For those who believe that the young Muslims targeted by the FBI for entrapment are pre-disposed to committing violence and therefore fundamentaly different from other law-abiding citizens, I would respectfully suggest a quick review of the findings of Milgram experiements conducted at Yale University in the 1960s that showed how good, honest and decent people can be manipulated by authority figures to do terrible things that they would not ordinarily imagine doing.
As Stanley Milgram also found, there are some exceptions, however, to obedience to authority to inflict harm. When a minority of people are suficiently suspicious of such manipulation by overzealous FBI informants as was the case with an FBI informer in Southern California's Orange County, they refuse to cooperate. Recently, an FBI informant Craig Monteilh sent to infiltrate a California mosque was issued a restraining order after scaring Muslim worshippers with demands for jihad against Americ. He was known to members of the Irvine Islamic Center as Farouk al-Aziz, an apparently devout and at times over-zealous Muslim. But when he began speaking of jihad and plans to blow up, he was reported to the police by community members, according to a report in the Daily Mail. Monteilh, a petty criminal with forgery convictions, claims he received $177,000 tax free in 15 months for his work as an FBI informant.
Here's an RTV video clip on the case of Farooq Ahmed, a Pakistani-American arrested on terror charges in Virginia:
Here are the key points in the above video:
1. It talks about "the Newark Four". These are 4 poor African-American Muslims with neither passports nor driving licenses who had absolutely no capability to commit the crimes they were alleged of and convicted of. The FBI informant Shahid Husain, a Pakistani immigrant, was reportedly paid $100,000 by the FBI for entrapping them. Shahid Husain then became the key prosecution witness in their trial.
2. The FBI agents provided these men fake explosives and a fake Stinger missile and encouraged them to use these on targets selected by them.
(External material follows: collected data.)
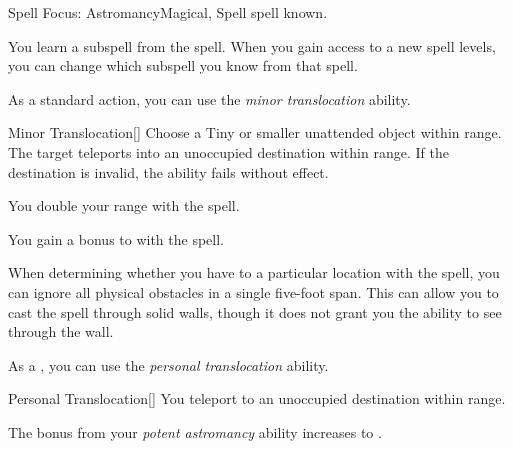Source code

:     \begin{feat}{Spell Focus: Astromancy}{Magical, Spell}
        \featpre {} spell known.

         You learn a subspell from the  spell.
        When you gain access to a new spell levels, you can change which subspell you know from that spell.

         As a standard action, you can use the \textit{minor translocation} ability.
        \begin{ability}{Minor Translocation}[]
            Choose a Tiny or smaller unattended object within \rngclose range.
            The target teleports into an unoccupied destination within range.
            If the destination is invalid, the ability fails without effect.
        \end{ability}

         You double your range with the  spell.

         You gain a  bonus to  with the  spell. 

         When determining whether you have  to a particular location with the  spell, you can ignore all physical obstacles in a single five-foot span.
        This can allow you to cast the spell through solid walls, though it does not grant you the ability to see through the wall.

         As a , you can use the \textit{personal translocation} ability.
        \begin{ability}{Personal Translocation}[]
            You teleport to an unoccupied destination within \rngclose range.
        \end{ability}

         The bonus from your \textit{potent astromancy} ability increases to .
    \end{feat}

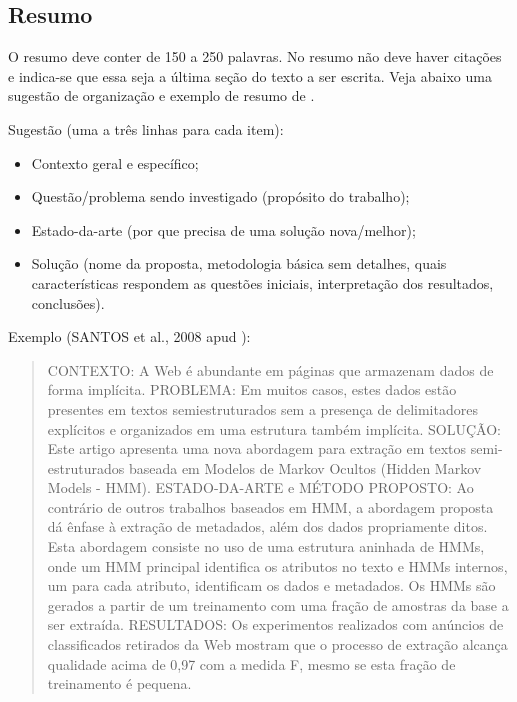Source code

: \subsection{Resumo}
O resumo deve conter de 150 a 250 palavras. No resumo não deve haver citações e indica-se que essa seja a última seção do texto a ser escrita. Veja abaixo uma sugestão de organização e exemplo de resumo de .

Sugestão (uma a três linhas para cada item):
\begin{itemize}
	\item Contexto geral e específico;
	\item Questão/problema sendo investigado (propósito do trabalho);
	\item Estado-da-arte (por que precisa de uma solução nova/melhor);
	\item Solução (nome da proposta, metodologia básica sem detalhes, quais características respondem as questões iniciais, interpretação dos resultados, conclusões).
\end{itemize}

Exemplo (SANTOS et al., 2008 apud \citealp{Moro11}):
\begin{quote}
CONTEXTO: A Web é abundante em páginas que armazenam  dados de forma implícita. PROBLEMA: Em muitos casos, estes dados estão presentes em textos semiestruturados sem a presença de delimitadores explícitos e organizados em uma estrutura também implícita. SOLUÇÃO: Este artigo apresenta uma nova abordagem para extração em textos semi-estruturados baseada em Modelos de Markov Ocultos (Hidden Markov Models - HMM). ESTADO-DA-ARTE e MÉTODO PROPOSTO: Ao contrário de outros trabalhos baseados em HMM, a abordagem proposta dá ênfase à extração de metadados, além dos dados propriamente ditos. Esta abordagem consiste no uso de uma estrutura aninhada de HMMs, onde um HMM principal identifica os atributos no texto e HMMs internos, um para cada atributo, identificam os dados e metadados. Os HMMs são gerados a partir de um treinamento com uma fração de amostras da base a ser extraída. RESULTADOS: Os experimentos realizados com anúncios de classificados retirados da Web mostram que o processo de extração alcança qualidade acima de 0,97 com a medida F, mesmo se esta fração de treinamento é pequena. 
\end{quote}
The 4 were promised cash and cars in exchange by the FBI.
3. It questions whether there would be any of these alleged "terrorists plots" to foil without government informants creating them by using informants.
4. Former FBI agent James Weddick argues that, instead of actively going after the real terrorists who are still out there, FBI is wasting its resources by relying on individuals to make up crime.
6. The reporter in the video says that the kind of entrapment tactics being used by the FBI would be unacceptable any where in Europe.
5. An attorney Steve Dowds shows a big 10 ft wide wall of names of people, mostly Muslims, entrapped by FBI and accuses it of "planting ideology" and providing the details of plots and resources to them before grabbing them and calling them "homegrown" terrorists".
A study by New York University's Center on Law and Security, which tracks terrorism cases, found that of 156 prosecutions in what it identified as the most significant 50 cases since Sept 2001, informers were relied on in 97 of them, or 62 percent. In the current environment of fear of Islamic terrorism in the United States, the entrapment defense has often been raised in jury trials, but it has not so far been successful in producing any acquittal in a post-Sept. 11 terrorism trial, the study found.